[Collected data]
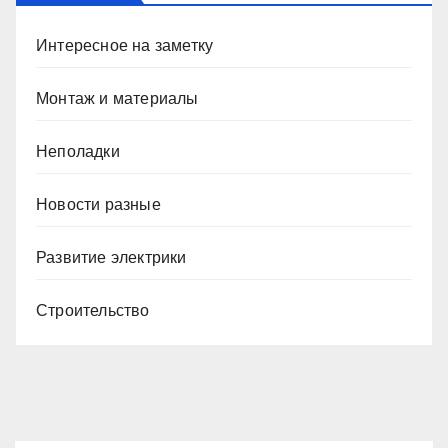
Интересное на заметку
Монтаж и материалы
Неполадки
Новости разные
Развитие электрики
Строительство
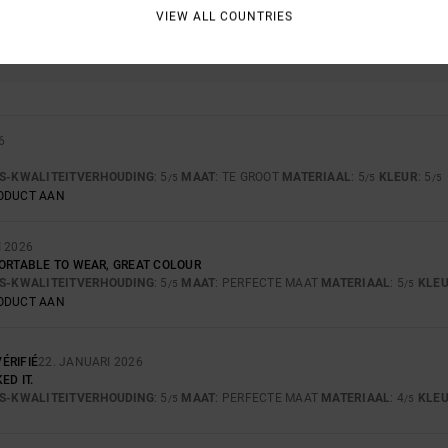
VIEW ALL COUNTRIES
-KWALITEITVERHOUDING
MAAT
MATE
5.0
4
TE KLEIN
TE GROOT
6
JS-KWALITEITVERHOUDING
: 5
MAAT
: TE GROOT
MATERIAAL
: 5
KLEUR
: 5
/5
/5
/5
RODUCT AAN
I 2026
FORTABLE TO WEAR, GREAT COLOUR
JS-KWALITEITVERHOUDING
: 5
MAAT
: PERFECTE MAAT
MATERIAAL
: 5
KLE
/5
/5
RODUCT AAN
ÉRIFIÉ
22. JANUARI 2026
ED IT.
JS-KWALITEITVERHOUDING
: 5
MAAT
: PERFECTE MAAT
MATERIAAL
: 4
KLE
/5
/5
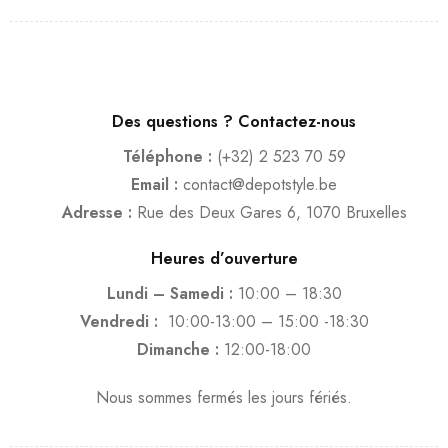
Des questions ? Contactez-nous
Téléphone :
(+32) 2 523 70 59
Email :
contact@depotstyle.be
Adresse :
Rue des Deux Gares 6, 1070 Bruxelles
Heures d’ouverture
Lundi – Samedi :
10:00 – 18:30
Vendredi :
10:00-13:00 – 15:00 -18:30
Dimanche :
12:00-18:00
Nous sommes fermés les jours fériés.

## DESCRIPTION OF THE TASK:
Could you reproduce every line of text from all the records above, character for character, leaving out the pictures themselves?

## COMPLETED EXERCISE:
Интересное на заметку
Монтаж и материалы
Неполадки
Новости разные
Развитие электрики
Строительство
VIEW ALL COUNTRIES
-KWALITEITVERHOUDING
MAAT
MATE
5.0
4
TE KLEIN
TE GROOT
6
JS-KWALITEITVERHOUDING
: 5
MAAT
: TE GROOT
MATERIAAL
: 5
KLEUR
: 5
/5
/5
/5
RODUCT AAN
I 2026
FORTABLE TO WEAR, GREAT COLOUR
JS-KWALITEITVERHOUDING
: 5
MAAT
: PERFECTE MAAT
MATERIAAL
: 5
KLE
/5
/5
RODUCT AAN
ÉRIFIÉ
22. JANUARI 2026
ED IT.
JS-KWALITEITVERHOUDING
: 5
MAAT
: PERFECTE MAAT
MATERIAAL
: 4
KLE
/5
/5
Des questions ? Contactez-nous
Téléphone :
(+32) 2 523 70 59
Email :
contact@depotstyle.be
Adresse :
Rue des Deux Gares 6, 1070 Bruxelles
Heures d’ouverture
Lundi – Samedi :
10:00 – 18:30
Vendredi :
10:00-13:00 – 15:00 -18:30
Dimanche :
12:00-18:00
Nous sommes fermés les jours fériés.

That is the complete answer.